:: Source text ::
* * * * * * * * *

The Metro buffer analysis reveals that a disproportionate share of Warsaw’s large-format supermarkets are located within walking distance of the Metro network. This confirms the Transit-Oriented Development pattern identified visually in Section 3.2: retail investment is structurally concentrated along high-capacity transit corridors. The practical implication is that the 500 m Metro buffer functions as a spatial proxy for food accessibility — areas outside this zone and outside the blue/green accessibility categories in Section 6.1 face compounded disadvantage.

7. Conclusion

7.1 Key Findings

This study applied point pattern analysis and Poisson process modelling to the spatial distribution of large-format supermarkets in Warsaw, with the aim of identifying and characterising food deserts.

Finding 1 — Supermarkets are significantly clustered (Ripley’s K-function). The K-function analysis rejects Complete Spatial Randomness at all tested distances. Clustering is most intense below 2 km, consistent with agglomeration around Metro nodes and commercial corridors. This clustering is the structural precondition for food deserts: the concentration of retail in some areas necessarily leaves other areas underserved.

* * * * * * * * *

:: What is being asked ::
Reproduce the excerpt on Warsaw supermarkets word for word and in full.

:: Listed records ::
* * * * * * * * *

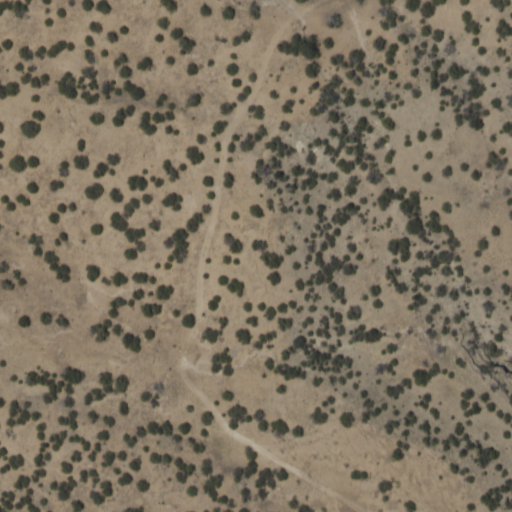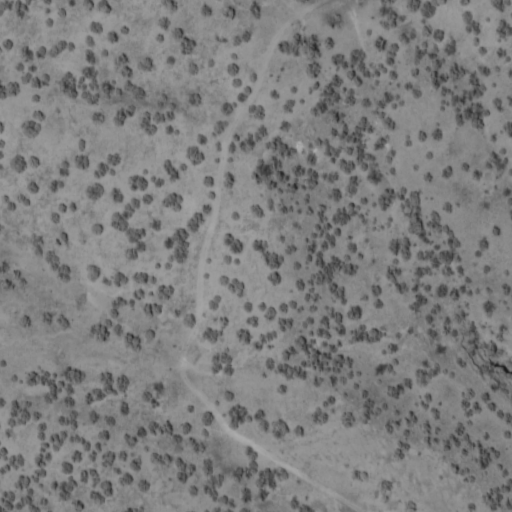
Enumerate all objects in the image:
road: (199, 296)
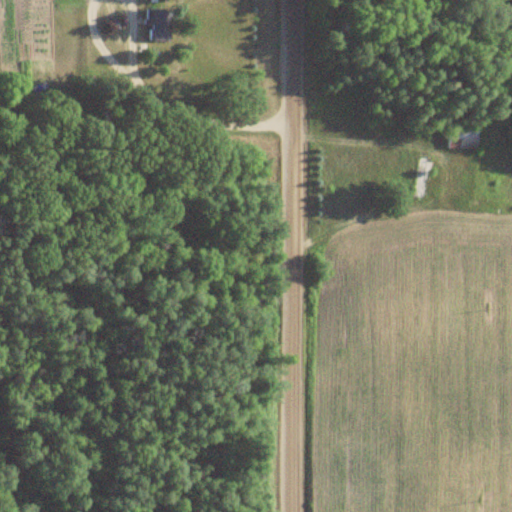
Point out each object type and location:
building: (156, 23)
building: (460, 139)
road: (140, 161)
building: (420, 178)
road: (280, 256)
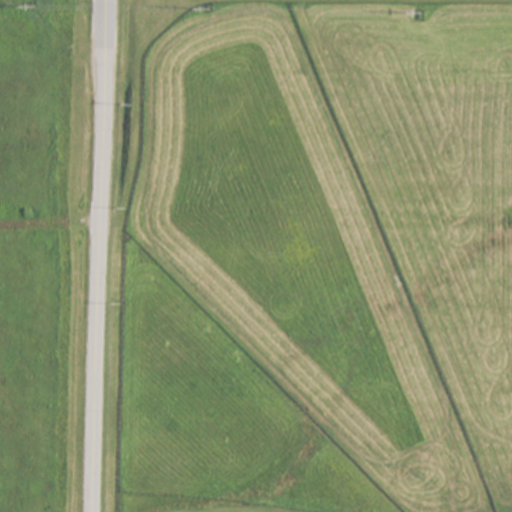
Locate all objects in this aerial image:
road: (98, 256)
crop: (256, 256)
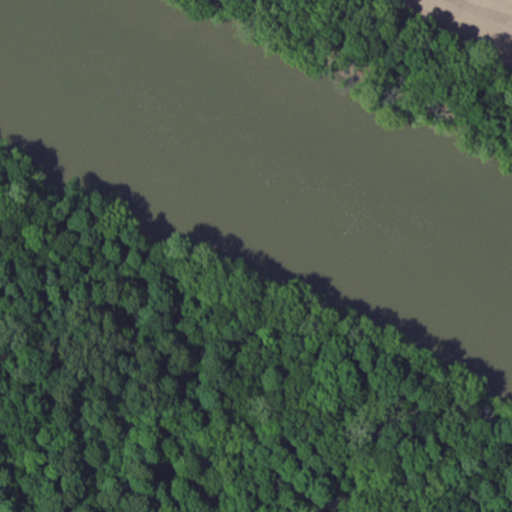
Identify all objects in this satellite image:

* * * * * * * * *

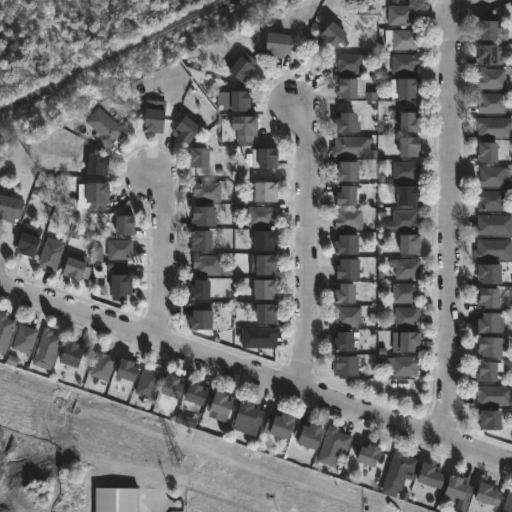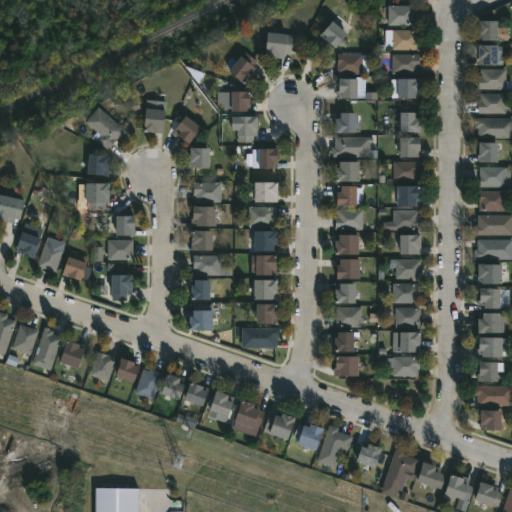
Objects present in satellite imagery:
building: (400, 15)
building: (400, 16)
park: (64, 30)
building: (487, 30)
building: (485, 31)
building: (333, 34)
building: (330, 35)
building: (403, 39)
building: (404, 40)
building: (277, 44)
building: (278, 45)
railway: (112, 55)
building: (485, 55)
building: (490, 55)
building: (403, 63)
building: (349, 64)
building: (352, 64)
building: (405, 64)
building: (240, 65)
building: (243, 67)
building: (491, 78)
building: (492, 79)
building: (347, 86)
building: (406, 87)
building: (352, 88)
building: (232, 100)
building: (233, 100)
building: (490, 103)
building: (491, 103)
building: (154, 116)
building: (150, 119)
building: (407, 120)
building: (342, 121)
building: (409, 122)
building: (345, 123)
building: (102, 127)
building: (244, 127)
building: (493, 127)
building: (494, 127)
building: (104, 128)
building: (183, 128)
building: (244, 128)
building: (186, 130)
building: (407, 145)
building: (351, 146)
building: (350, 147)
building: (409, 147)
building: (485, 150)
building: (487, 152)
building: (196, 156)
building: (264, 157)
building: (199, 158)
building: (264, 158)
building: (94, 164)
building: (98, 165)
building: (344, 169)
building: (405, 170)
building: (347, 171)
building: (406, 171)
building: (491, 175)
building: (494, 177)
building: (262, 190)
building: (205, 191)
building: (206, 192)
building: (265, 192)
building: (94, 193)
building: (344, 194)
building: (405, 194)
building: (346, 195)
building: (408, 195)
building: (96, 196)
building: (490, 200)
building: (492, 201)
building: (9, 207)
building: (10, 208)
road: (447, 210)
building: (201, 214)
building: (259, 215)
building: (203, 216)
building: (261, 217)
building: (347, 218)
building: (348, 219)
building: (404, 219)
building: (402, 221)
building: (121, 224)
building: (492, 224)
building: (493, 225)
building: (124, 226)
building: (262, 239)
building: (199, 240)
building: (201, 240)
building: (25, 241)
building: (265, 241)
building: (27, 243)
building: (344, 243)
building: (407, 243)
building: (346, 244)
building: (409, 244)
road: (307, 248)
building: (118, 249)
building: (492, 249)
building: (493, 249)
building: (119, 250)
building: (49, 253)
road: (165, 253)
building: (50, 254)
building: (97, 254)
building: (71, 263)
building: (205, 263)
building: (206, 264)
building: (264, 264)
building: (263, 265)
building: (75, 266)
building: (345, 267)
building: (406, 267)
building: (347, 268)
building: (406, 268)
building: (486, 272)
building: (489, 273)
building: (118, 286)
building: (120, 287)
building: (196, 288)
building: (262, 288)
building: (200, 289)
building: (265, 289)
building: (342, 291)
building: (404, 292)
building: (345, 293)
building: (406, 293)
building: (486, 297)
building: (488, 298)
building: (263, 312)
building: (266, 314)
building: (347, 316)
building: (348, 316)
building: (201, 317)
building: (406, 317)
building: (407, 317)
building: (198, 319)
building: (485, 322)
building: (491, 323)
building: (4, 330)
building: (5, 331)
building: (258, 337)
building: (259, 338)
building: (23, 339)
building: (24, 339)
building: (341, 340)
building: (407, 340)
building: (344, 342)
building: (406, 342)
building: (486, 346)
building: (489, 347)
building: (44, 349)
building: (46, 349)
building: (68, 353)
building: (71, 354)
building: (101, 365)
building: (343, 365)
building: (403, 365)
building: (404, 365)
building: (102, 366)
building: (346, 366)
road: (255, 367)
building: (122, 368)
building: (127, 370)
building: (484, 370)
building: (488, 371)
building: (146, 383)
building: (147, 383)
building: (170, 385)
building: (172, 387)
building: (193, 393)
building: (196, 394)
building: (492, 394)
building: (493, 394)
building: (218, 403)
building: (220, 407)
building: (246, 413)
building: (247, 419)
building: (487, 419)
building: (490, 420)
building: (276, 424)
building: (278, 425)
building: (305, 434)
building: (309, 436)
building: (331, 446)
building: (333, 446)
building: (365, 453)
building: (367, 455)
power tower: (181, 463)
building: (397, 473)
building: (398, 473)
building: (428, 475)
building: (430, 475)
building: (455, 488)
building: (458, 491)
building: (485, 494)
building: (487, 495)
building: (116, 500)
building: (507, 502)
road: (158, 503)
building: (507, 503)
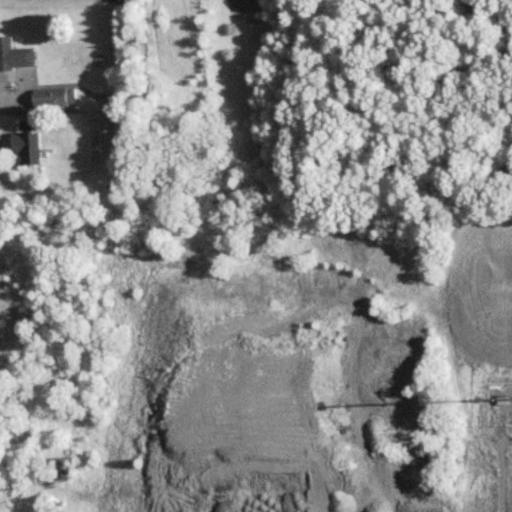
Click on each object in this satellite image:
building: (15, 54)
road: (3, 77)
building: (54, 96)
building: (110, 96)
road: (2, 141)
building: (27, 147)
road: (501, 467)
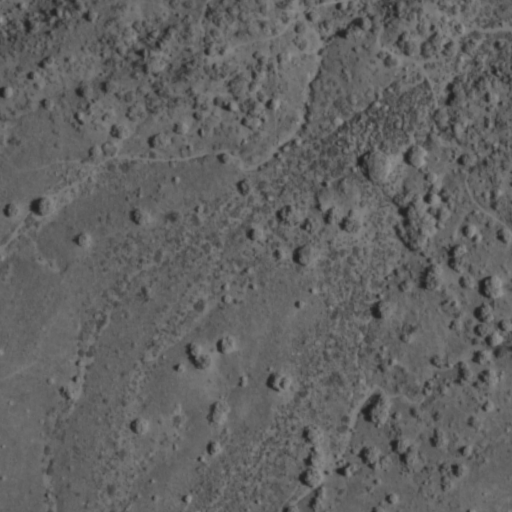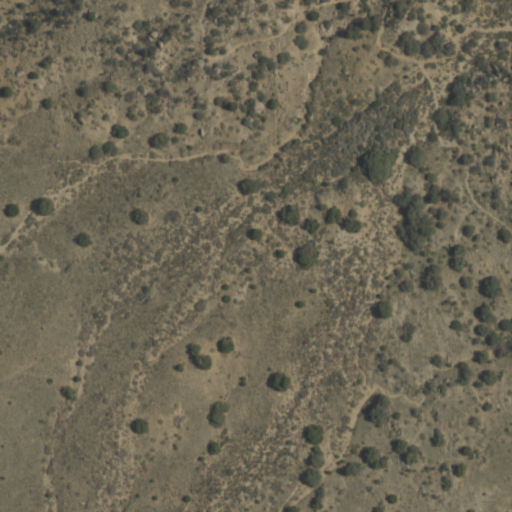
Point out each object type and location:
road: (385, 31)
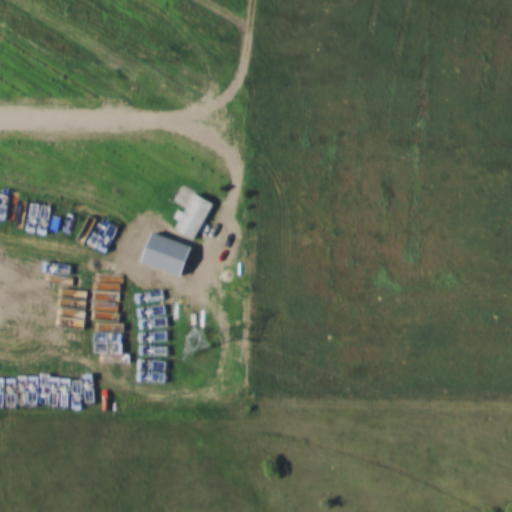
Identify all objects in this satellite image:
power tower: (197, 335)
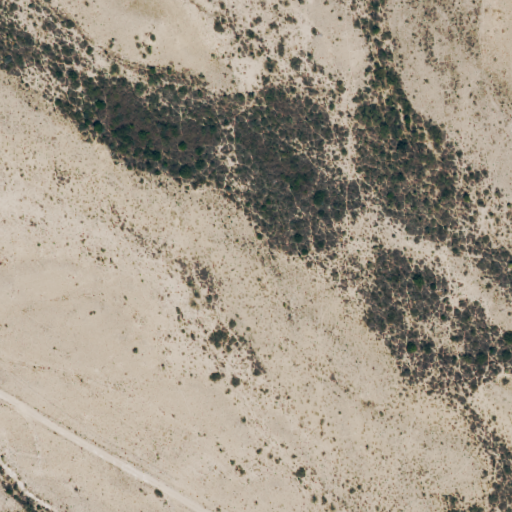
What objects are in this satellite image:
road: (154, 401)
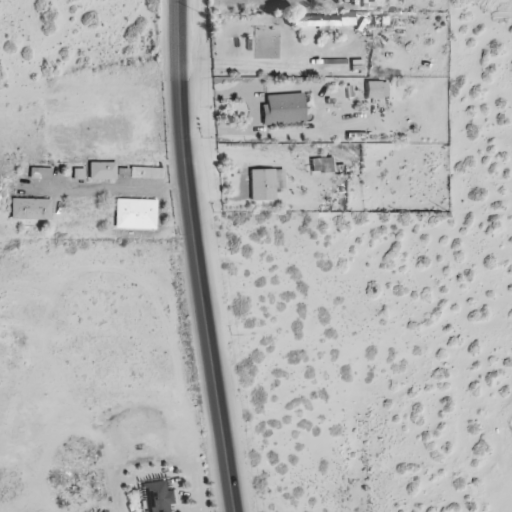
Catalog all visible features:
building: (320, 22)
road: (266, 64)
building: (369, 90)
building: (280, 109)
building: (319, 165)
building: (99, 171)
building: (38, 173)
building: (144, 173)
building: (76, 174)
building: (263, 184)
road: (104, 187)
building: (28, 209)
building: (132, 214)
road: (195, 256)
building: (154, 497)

* * * * * * * * *

:: Task response ::
The Metro buffer analysis reveals that a disproportionate share of Warsaw’s large-format supermarkets are located within walking distance of the Metro network. This confirms the Transit-Oriented Development pattern identified visually in Section 3.2: retail investment is structurally concentrated along high-capacity transit corridors. The practical implication is that the 500 m Metro buffer functions as a spatial proxy for food accessibility — areas outside this zone and outside the blue/green accessibility categories in Section 6.1 face compounded disadvantage.

7. Conclusion

7.1 Key Findings

This study applied point pattern analysis and Poisson process modelling to the spatial distribution of large-format supermarkets in Warsaw, with the aim of identifying and characterising food deserts.

Finding 1 — Supermarkets are significantly clustered (Ripley’s K-function). The K-function analysis rejects Complete Spatial Randomness at all tested distances. Clustering is most intense below 2 km, consistent with agglomeration around Metro nodes and commercial corridors. This clustering is the structural precondition for food deserts: the concentration of retail in some areas necessarily leaves other areas underserved.